§ **Selected text**

# # # # #

Joey Holder, 'Multifunctional Gel Fertilizer' (2015) @ Plague of Diagrams. Installation view. Courtesy the artist.
Joey Holder, ‘Multifunctional Gel Fertilizer’ (2015) @ Plague of Diagrams. Installation view. Courtesy the artist.

Can you tell me a little bit about your upcoming exhibitions?

Joey Holder: The show at Res. is a show called Exta. It’s quite an abstract and theory-heavy… it’s kind of like slime-aesthetics, alien sort of stuff. But it sounds quite clever. It’s about slime, and weird shit; for this one they want me to do something with Dark Creatures, which is one of my Tumblrs, so I won’t be under my actual name, I’ll just be called that. I’m making a sort of trailer for the show; they’re doing a bigger show next spring, and I guess I see it as some sort of film-trailer or something for this bigger project.

Then I’m in a group show that’s happening at Wysing, called The Uncanny Valley. I’m basically doing a big floor piece for that.

I do a lot of shows, and I feel like my work is this continual process and output. I don’t think of my works as finished pieces, like static works within a gallery or something, so it’s quite nice to be invited to do lots of things. To somehow compartmentalize, or conceptualise or sort of seal off certain parts of my thinking, somehow.

I find the ‘Uncanny Valley’ as a concept so arresting, through it’s almost recursive description of a kind of human-engineered state where the proximity to flawless human-ness is what actually inspires negative feelings in humans…

JH: It’s really relevant. What’s happening now, with AI and robotics and stuff, how it starts to simulate life, I guess, becomes really fucking weird.

# # # # #

§ **Recorded data**
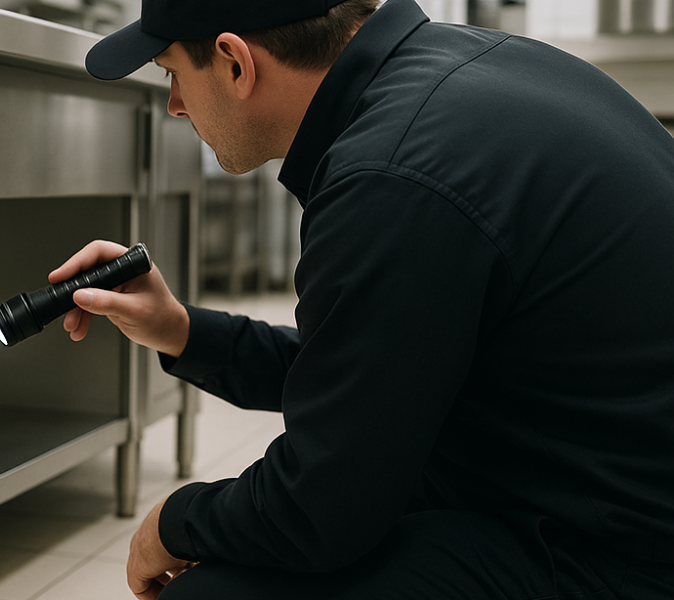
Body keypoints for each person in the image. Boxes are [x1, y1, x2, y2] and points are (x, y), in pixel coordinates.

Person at [49, 0, 674, 598]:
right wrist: (183, 331)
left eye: (174, 75)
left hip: (625, 556)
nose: (175, 106)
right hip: (597, 484)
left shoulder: (391, 175)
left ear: (235, 63)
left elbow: (320, 510)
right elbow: (377, 379)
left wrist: (174, 521)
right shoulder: (465, 71)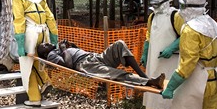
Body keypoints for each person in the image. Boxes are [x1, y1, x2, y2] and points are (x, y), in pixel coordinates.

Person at [138, 0, 185, 109]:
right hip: (154, 59)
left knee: (169, 84)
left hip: (171, 60)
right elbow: (149, 35)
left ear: (166, 3)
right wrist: (145, 53)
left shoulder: (175, 16)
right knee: (152, 82)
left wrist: (172, 48)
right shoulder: (152, 17)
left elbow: (185, 35)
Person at [37, 40, 165, 89]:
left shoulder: (57, 49)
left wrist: (72, 46)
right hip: (86, 64)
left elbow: (76, 52)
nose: (46, 43)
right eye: (44, 46)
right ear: (45, 53)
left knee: (119, 45)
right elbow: (67, 65)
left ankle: (144, 75)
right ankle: (149, 82)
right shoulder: (51, 55)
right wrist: (64, 49)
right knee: (116, 74)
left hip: (94, 57)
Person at [11, 0, 58, 107]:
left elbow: (19, 20)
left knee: (27, 67)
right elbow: (51, 18)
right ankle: (45, 81)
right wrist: (54, 40)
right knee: (37, 60)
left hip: (30, 33)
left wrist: (20, 44)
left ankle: (34, 98)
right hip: (44, 32)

# # # # #

§ **Work order 1**
From the Joey Holder interview, reproduce word for word the part that opens with the words containing "Then I’m in" and closes with "really fucking weird.".
§ **Work order 2**
In the Joey Holder interview, what is the name of the group show at Wysing?
§ **Work order 3**
In the Joey Holder interview, the sentence beginning "To somehow" names what doing lots of shows lets her do with certain parts of her thinking. List each of those actions.

§ **Task result 1**
Then I’m in a group show that’s happening at Wysing, called The Uncanny Valley. I’m basically doing a big floor piece for that.

I do a lot of shows, and I feel like my work is this continual process and output. I don’t think of my works as finished pieces, like static works within a gallery or something, so it’s quite nice to be invited to do lots of things. To somehow compartmentalize, or conceptualise or sort of seal off certain parts of my thinking, somehow.

I find the ‘Uncanny Valley’ as a concept so arresting, through it’s almost recursive description of a kind of human-engineered state where the proximity to flawless human-ness is what actually inspires negative feelings in humans…

JH: It’s really relevant. What’s happening now, with AI and robotics and stuff, how it starts to simulate life, I guess, becomes really fucking weird.

§ **Task result 2**
The Uncanny Valley

§ **Task result 3**
compartmentalize
conceptualise
seal off